Your instructions - Return the lines below that carry the word "репы".

The records -

────────

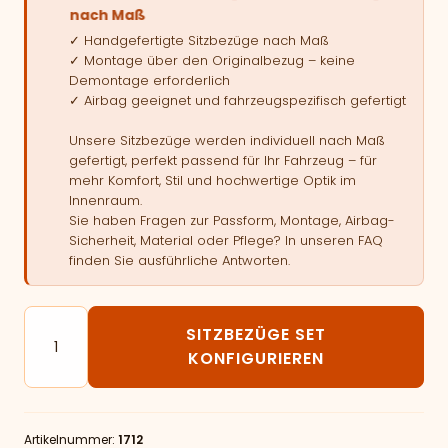
nach Maß
✓ Handgefertigte Sitzbezüge nach Maß
✓ Montage über den Originalbezug – keine
Demontage erforderlich
✓ Airbag geeignet und fahrzeugspezifisch gefertigt
Unsere Sitzbezüge werden individuell nach Maß
gefertigt, perfekt passend für Ihr Fahrzeug – für
mehr Komfort, Stil und hochwertige Optik im
Innenraum.
Sie haben Fragen zur Passform, Montage, Airbag-
Sicherheit, Material oder Pflege? In unseren FAQ
finden Sie ausführliche Antworten.
Autositzbezüge passend für Mercedes Benz - M W16
SITZBEZÜGE SET
KONFIGURIEREN
Artikelnummer:
1712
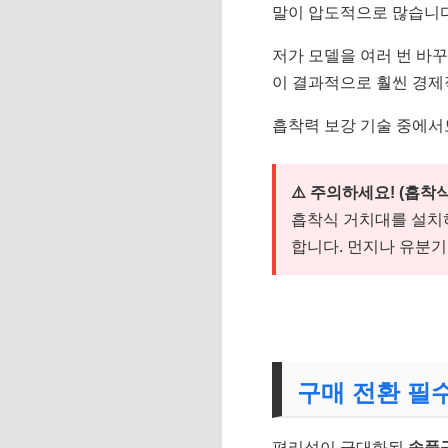
말이 압도적으로 많습니
저가 모델을 여러 번 바
이 결과적으로 훨씬 경제
흡착력 보강 기술 중에서도
⚠️ 주의하세요! (흡착식
흡착식 거치대를 설치
합니다. 먼지나 유분기
구매 전환 필수
편리성이 극대화된
송풍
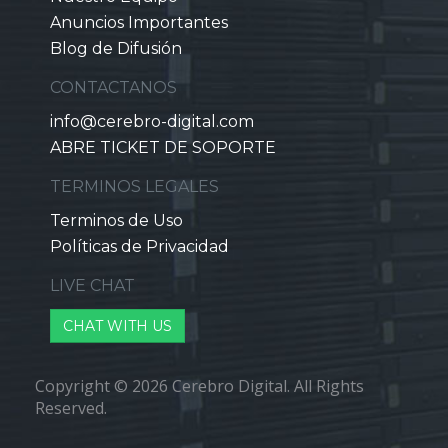
Anuncios Importantes
Blog de Difusión
CONTACTANOS
info@cerebro-digital.com
ABRE TICKET DE SOPORTE
TERMINOS LEGALES
Terminos de Uso
Políticas de Privacidad
LIVE CHAT
CHAT WITH US
Copyright © 2026 Cerebro Digital. All Rights
Reserved.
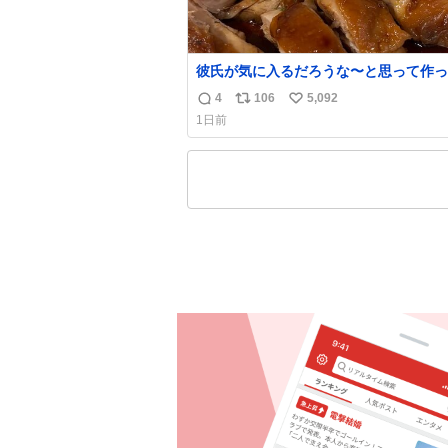
彼氏が気に入るだろうな〜と思って作っ
想像の何倍も美味しい美味しい言ってく
4
106
5,092
返
リ
い
嬉しい
1日前
信
ポ
い
数
ス
ね
ト
数
数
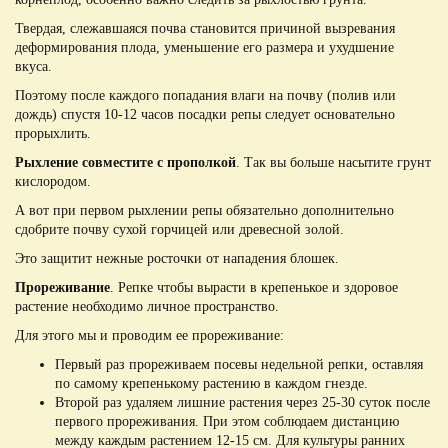
Твердая, слежавшаяся почва становится причиной вызревания
деформирования плода, уменьшение его размера и ухудшение
вкуса.
Поэтому после каждого попадания влаги на почву (полив или
дождь) спустя 10-12 часов посадки репы следует основательно
прорыхлить.
Рыхление совместите с прополкой
. Так вы больше насытите грунт
кислородом.
А вот при первом рыхлении репы обязательно дополнительно
сдобрите почву сухой горчицей или древесной золой.
Это защитит нежные росточки от нападения блошек.
Прореживание
. Репке чтобы вырасти в крепенькое и здоровое
растение необходимо личное пространство.
Для этого мы и проводим ее прореживание:
Первый раз прореживаем посевы недельной репки, оставляя
по самому крепенькому растению в каждом гнезде.
Второй раз удаляем лишние растения через 25-30 суток после
первого прореживания. При этом соблюдаем дистанцию
между каждым растением 12-15 см. Для культуры ранних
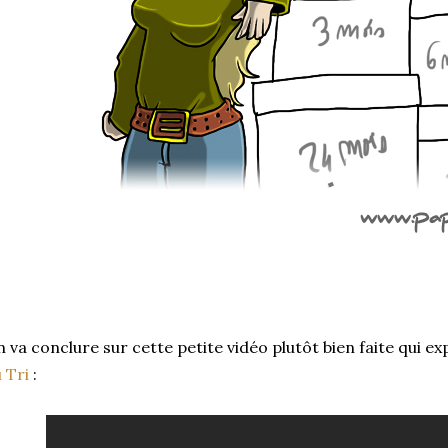
 va conclure sur cette petite vidéo plutôt bien faite qui e
 Tri
:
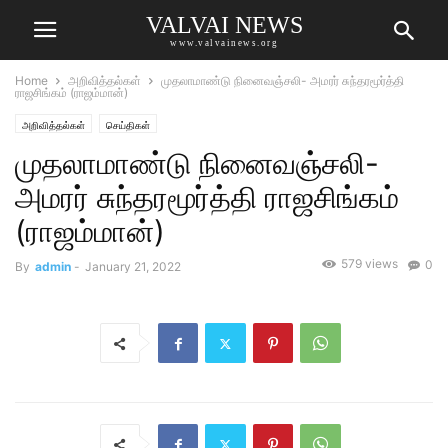
VALVAI NEWS
www.valvainews.org
Home
அறிவித்தல்கள்
முதலாமாண்டு நினைவஞ்சலி- அமரர் சுந்தரமூர்த்தி
ராஜசிங்கம் (ராஜம்மான்)
அறிவித்தல்கள்
செய்திகள்
முதலாமாண்டு நினைவஞ்சலி-
அமரர் சுந்தரமூர்த்தி ராஜசிங்கம்
(ராஜம்மான்)
579 views
0
By
admin
-
January 21, 2022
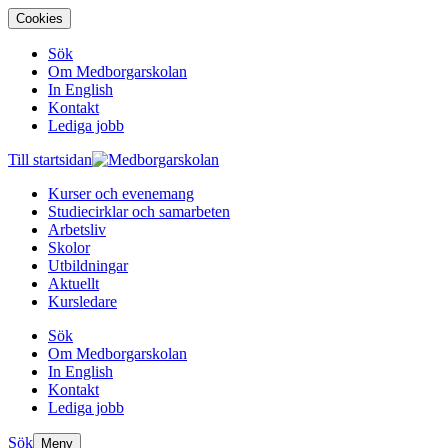
Cookies
Sök
Om Medborgarskolan
In English
Kontakt
Lediga jobb
Till startsidan
Kurser och evenemang
Studiecirklar och samarbeten
Arbetsliv
Skolor
Utbildningar
Aktuellt
Kursledare
Sök
Om Medborgarskolan
In English
Kontakt
Lediga jobb
Sök
Meny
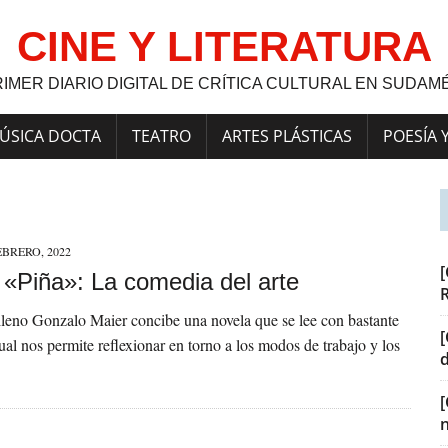
CINE Y LITERATURA
RIMER DIARIO DIGITAL DE CRÍTICA CULTURAL EN SUDAM
ÚSICA DOCTA
TEATRO
ARTES PLÁSTICAS
POESÍA 
EBRERO, 2022
[
] «Piña»: La comedia del arte
hileno Gonzalo Maier concibe una novela que se lee con bastante
[
cual nos permite reflexionar en torno a los modos de trabajo y los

────────

Response for this exercise -
дождь) спустя 10-12 часов посадки репы следует основательно
А вот при первом рыхлении репы обязательно дополнительно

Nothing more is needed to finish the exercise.